A bit of an enigma in so many ways -- a lefty who throws hard and who also has two quality secondary pitches, one who has shown advanced command and a willingness to attack batters, and who has all of the necessary components to be a very good pitching prospect for the Yankees -- how he lasted as long as he did in the draft is a mystery in itself.

"He was more of a position player, but he's a 6-foot-4 lefty who throws strikes who will pitch in to righties which a lot of lefties won't do," Staten Island manager Tommy Slater said. "He's got good fastball command to both sides of the plate, a really good changeup, and they tell me that Instructional League that his curveball got better.

"Those three pitches right there have the chance to be really good. He's a great competitor. I think he's got the chance to be really good. He's athletic and he repeats his delivery well."











Staten Island








Repertoire. Fastball, Curveball, Changeup.

Fastball. Tracy's fastball is a plus pitch for a left-handed pitcher for where it sits. It won't hit in the high-90s like some premium power southpaws have the ability to do, but his four-seam fastball consistently sits in the 91-94 mph range. Being left-handed, he gets really good natural tailing action with his fastball too. He also has great command of his fastball and his propensity to pitch inside to right-handed batters only makes his fastball that much more effective.

Other Pitches. Tracy throws a two-seam changeup that gets great fade and depth to it, and it is already an above average big league pitch that has long-term plus potential. He has the confidence to throw it in any count and it is a good strikeout weapon. He also throws a quality big league curveball that was more of a slurvy breaking ball in college but has quickly developed into more of spike curveball at the professional level. Sitting 78-80 mph with it, it gets more 12 to 6 action now and it is yet another strikeout pitch. He doesn't quite yet command it like he does his fastball and changeup, but it is getting oh-so close.

Pitching. Tracy's entire approach on the mound is one of an attacking style. Not only does he go right at batters with a quality big league three-pitch mix with command, but his goal on the mound is to keep hitters from getting comfortable. He pitches inside to batters with the best of them and that allows him to expand the zone. A former outfielder, he is a great athlete who repeats his delivery well, fields his position, and can hold runners close in the running game. Beyond his natural talent, however, it's his very competitive nature that is the driving force.

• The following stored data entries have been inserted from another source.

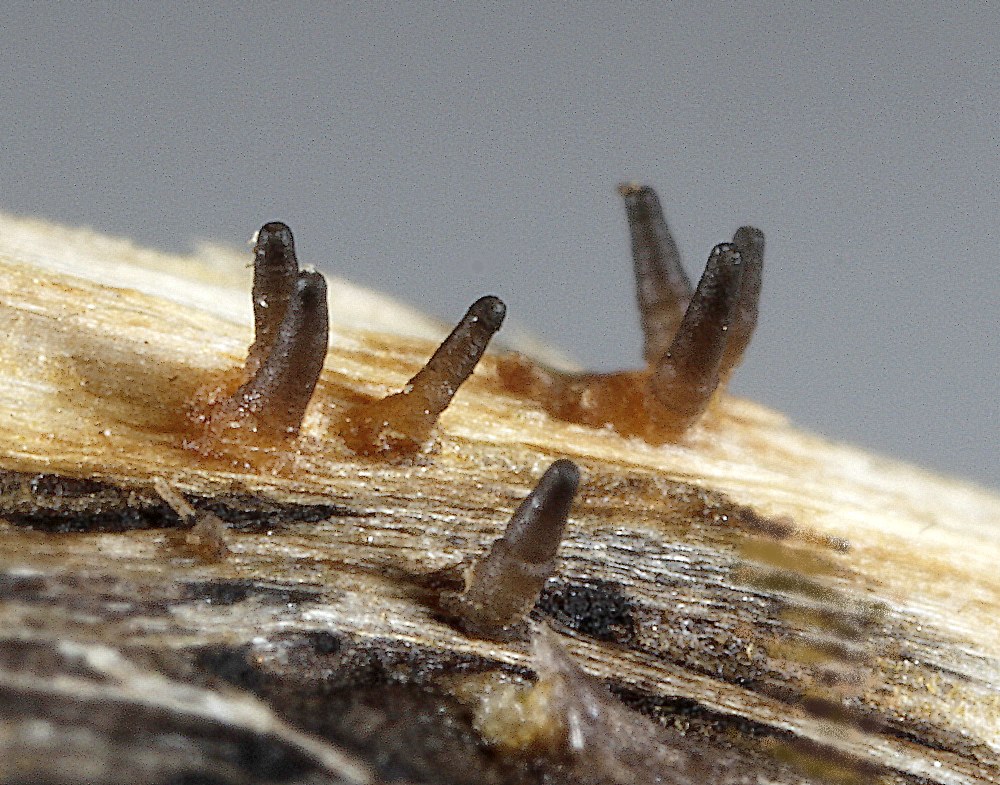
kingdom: Fungi
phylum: Ascomycota
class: Dothideomycetes
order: Acrospermales
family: Acrospermaceae
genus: Acrospermum
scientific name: Acrospermum compressum
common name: nælde-stængeltunge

Projection. Forget that fact that he was a $2,000 sign, Tracy has great upside and surprisingly few weaknesses for a pitcher with so little experience. Tall left-handed pitchers with his kind of athleticism and command of three big league pitches, including a good power fastball, are quite rare. He has some work to do to make his curveball into a consistent plus pitch, but should that aspect of his game come together for him in the coming years, he projects best as middle of the rotation big league starting pitcher who, like former Yankee southpaw Andy Pettitte, could pitch better than that on any given day.

ETA. 2014. Tracy is a decent bet to possibly skip the low-A level to begin the 2012 season, but even if he begins his first full season in Charleston he should still see ample time in the Florida State League later in the year.